#### [DIRECTIVE]
Transcribe the listing below verbatim, omitting pictures.

#### [DATA SUPPLIED]
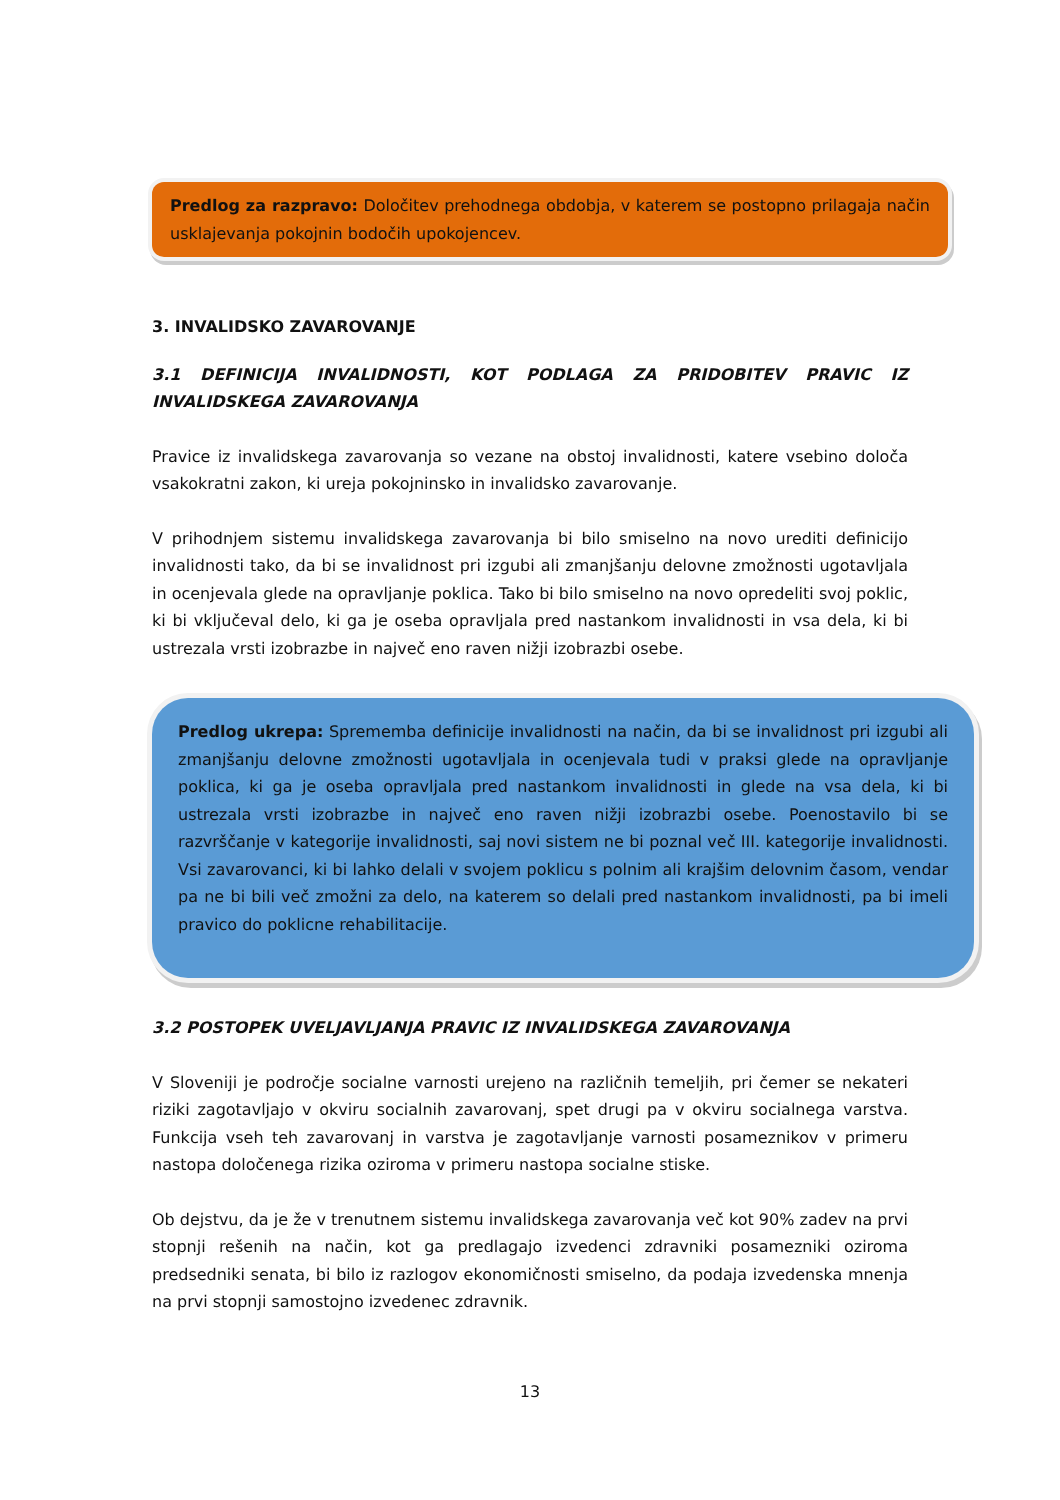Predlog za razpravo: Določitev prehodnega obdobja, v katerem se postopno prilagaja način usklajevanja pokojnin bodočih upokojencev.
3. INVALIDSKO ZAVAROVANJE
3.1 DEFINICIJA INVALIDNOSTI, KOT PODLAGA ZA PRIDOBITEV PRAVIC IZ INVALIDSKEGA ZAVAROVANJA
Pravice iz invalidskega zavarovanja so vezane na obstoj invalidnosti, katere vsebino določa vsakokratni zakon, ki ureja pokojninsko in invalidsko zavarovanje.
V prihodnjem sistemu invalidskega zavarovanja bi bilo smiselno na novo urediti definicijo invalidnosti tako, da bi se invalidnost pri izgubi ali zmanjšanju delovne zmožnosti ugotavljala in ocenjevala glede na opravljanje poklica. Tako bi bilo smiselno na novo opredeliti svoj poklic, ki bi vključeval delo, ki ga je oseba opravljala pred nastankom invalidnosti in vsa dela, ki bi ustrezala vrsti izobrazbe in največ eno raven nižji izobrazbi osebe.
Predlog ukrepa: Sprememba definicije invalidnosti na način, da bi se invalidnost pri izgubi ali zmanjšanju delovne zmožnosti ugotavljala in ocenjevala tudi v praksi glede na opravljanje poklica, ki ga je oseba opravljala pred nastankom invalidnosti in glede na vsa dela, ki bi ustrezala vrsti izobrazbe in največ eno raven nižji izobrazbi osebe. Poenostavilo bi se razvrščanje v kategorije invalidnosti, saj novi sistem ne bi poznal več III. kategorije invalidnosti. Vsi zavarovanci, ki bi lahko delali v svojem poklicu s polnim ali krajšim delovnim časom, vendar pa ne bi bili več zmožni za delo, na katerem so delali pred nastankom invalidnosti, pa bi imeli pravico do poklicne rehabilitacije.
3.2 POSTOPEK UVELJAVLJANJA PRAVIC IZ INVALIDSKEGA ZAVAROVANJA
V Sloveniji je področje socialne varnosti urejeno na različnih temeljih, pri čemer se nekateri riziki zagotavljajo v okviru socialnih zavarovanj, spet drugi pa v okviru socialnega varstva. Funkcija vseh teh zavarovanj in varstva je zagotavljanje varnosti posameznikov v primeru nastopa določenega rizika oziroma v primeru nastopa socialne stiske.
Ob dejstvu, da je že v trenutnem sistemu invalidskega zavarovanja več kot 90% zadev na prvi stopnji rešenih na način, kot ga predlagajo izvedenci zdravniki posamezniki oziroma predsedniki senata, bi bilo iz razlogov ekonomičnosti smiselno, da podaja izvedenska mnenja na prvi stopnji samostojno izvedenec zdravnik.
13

#### [TASK RESPONSE]
Predlog za razpravo: Določitev prehodnega obdobja, v katerem se postopno prilagaja način usklajevanja pokojnin bodočih upokojencev.
3. INVALIDSKO ZAVAROVANJE
3.1 DEFINICIJA INVALIDNOSTI, KOT PODLAGA ZA PRIDOBITEV PRAVIC IZ INVALIDSKEGA ZAVAROVANJA
Pravice iz invalidskega zavarovanja so vezane na obstoj invalidnosti, katere vsebino določa vsakokratni zakon, ki ureja pokojninsko in invalidsko zavarovanje.
V prihodnjem sistemu invalidskega zavarovanja bi bilo smiselno na novo urediti definicijo invalidnosti tako, da bi se invalidnost pri izgubi ali zmanjšanju delovne zmožnosti ugotavljala in ocenjevala glede na opravljanje poklica. Tako bi bilo smiselno na novo opredeliti svoj poklic, ki bi vključeval delo, ki ga je oseba opravljala pred nastankom invalidnosti in vsa dela, ki bi ustrezala vrsti izobrazbe in največ eno raven nižji izobrazbi osebe.
Predlog ukrepa: Sprememba definicije invalidnosti na način, da bi se invalidnost pri izgubi ali zmanjšanju delovne zmožnosti ugotavljala in ocenjevala tudi v praksi glede na opravljanje poklica, ki ga je oseba opravljala pred nastankom invalidnosti in glede na vsa dela, ki bi ustrezala vrsti izobrazbe in največ eno raven nižji izobrazbi osebe. Poenostavilo bi se razvrščanje v kategorije invalidnosti, saj novi sistem ne bi poznal več III. kategorije invalidnosti. Vsi zavarovanci, ki bi lahko delali v svojem poklicu s polnim ali krajšim delovnim časom, vendar pa ne bi bili več zmožni za delo, na katerem so delali pred nastankom invalidnosti, pa bi imeli pravico do poklicne rehabilitacije.
3.2 POSTOPEK UVELJAVLJANJA PRAVIC IZ INVALIDSKEGA ZAVAROVANJA
V Sloveniji je področje socialne varnosti urejeno na različnih temeljih, pri čemer se nekateri riziki zagotavljajo v okviru socialnih zavarovanj, spet drugi pa v okviru socialnega varstva. Funkcija vseh teh zavarovanj in varstva je zagotavljanje varnosti posameznikov v primeru nastopa določenega rizika oziroma v primeru nastopa socialne stiske.
Ob dejstvu, da je že v trenutnem sistemu invalidskega zavarovanja več kot 90% zadev na prvi stopnji rešenih na način, kot ga predlagajo izvedenci zdravniki posamezniki oziroma predsedniki senata, bi bilo iz razlogov ekonomičnosti smiselno, da podaja izvedenska mnenja na prvi stopnji samostojno izvedenec zdravnik.
13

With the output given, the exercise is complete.